[Ausgewählter Text]

Angeregt durch Howies Mammutliste versuche ich mich auch mal im Listenerstellen - etwas, vor dem ich mich immer gedrückt habe. Warum? Da sich für den einen Film zu entscheiden immer bedeutet, sich gegen einen anderen zu entscheiden. Etwas, was mir die Auswahl enorm erschwert, zumal ich sowieso enorme Probleme habe, wenn ich mich nach möglichen Kriterien frage.
Ein zweiter Grund, eine solche Liste zu erstellen ist die ewige Not, den ewigen Fragen von Freunden und Bekannten nach "Lieblingsfilmen" mal etwas erwiedern zu können; das Problem ist ja, wenn man etwas Geläufiges nennt, dann verziehen sie vor Langeweile das Gesicht, ist es etwas Ausgefallenes, dann kommt ein "Ist ja klar, dass du sowas sagst. Kenn ich nicht." Tja, leider finde ich sehr viele Filme ziemlich geil.

[/Ausgewählter Text]
[Extrahierte Angaben]

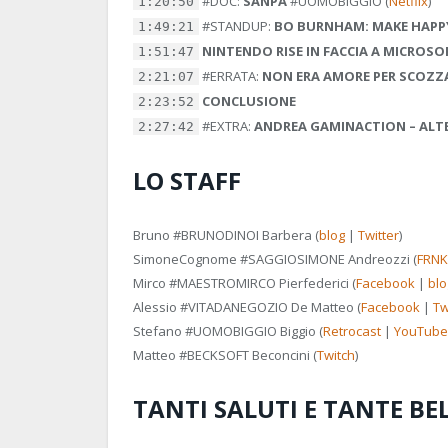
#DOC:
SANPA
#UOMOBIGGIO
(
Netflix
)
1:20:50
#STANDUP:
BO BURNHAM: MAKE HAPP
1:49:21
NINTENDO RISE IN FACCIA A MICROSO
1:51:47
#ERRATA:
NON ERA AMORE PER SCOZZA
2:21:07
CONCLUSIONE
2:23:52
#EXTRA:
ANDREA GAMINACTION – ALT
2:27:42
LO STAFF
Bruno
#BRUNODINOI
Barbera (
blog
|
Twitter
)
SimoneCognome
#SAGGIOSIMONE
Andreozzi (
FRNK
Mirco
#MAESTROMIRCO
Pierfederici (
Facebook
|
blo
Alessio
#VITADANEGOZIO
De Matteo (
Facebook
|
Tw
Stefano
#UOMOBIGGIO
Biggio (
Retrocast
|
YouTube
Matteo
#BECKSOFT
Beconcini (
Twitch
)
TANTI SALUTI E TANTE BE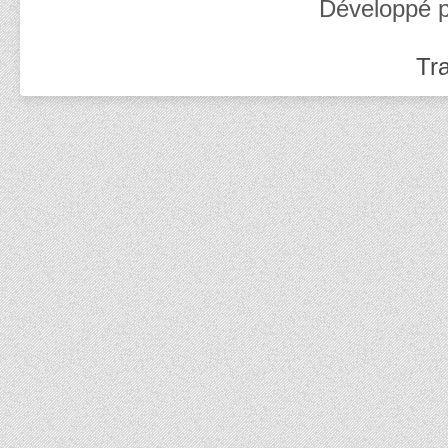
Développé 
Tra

[/Extrahierte Angaben]
[Extrahierte Angaben]

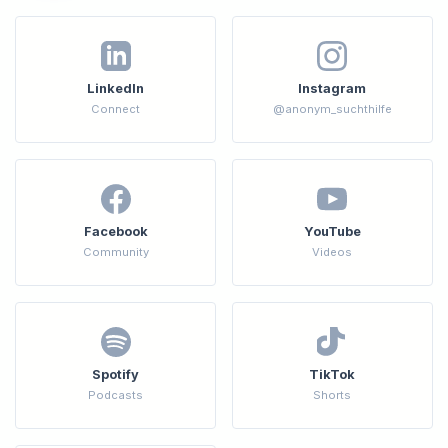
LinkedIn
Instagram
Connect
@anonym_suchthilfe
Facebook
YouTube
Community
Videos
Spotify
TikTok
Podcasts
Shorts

[/Extrahierte Angaben]
[Extrahierte Angaben]

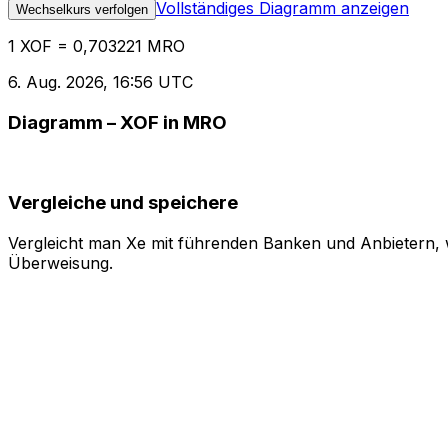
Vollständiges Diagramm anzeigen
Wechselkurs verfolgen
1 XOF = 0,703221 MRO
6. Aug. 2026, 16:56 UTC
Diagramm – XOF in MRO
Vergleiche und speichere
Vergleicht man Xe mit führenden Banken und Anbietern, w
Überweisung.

[/Extrahierte Angaben]

Wodurch wurde laut dem ausgewählten Text der Versuch angeregt, selbst eine Liste zu erstellen?

• _Antwortfeld_: Durch Howies Mammutliste.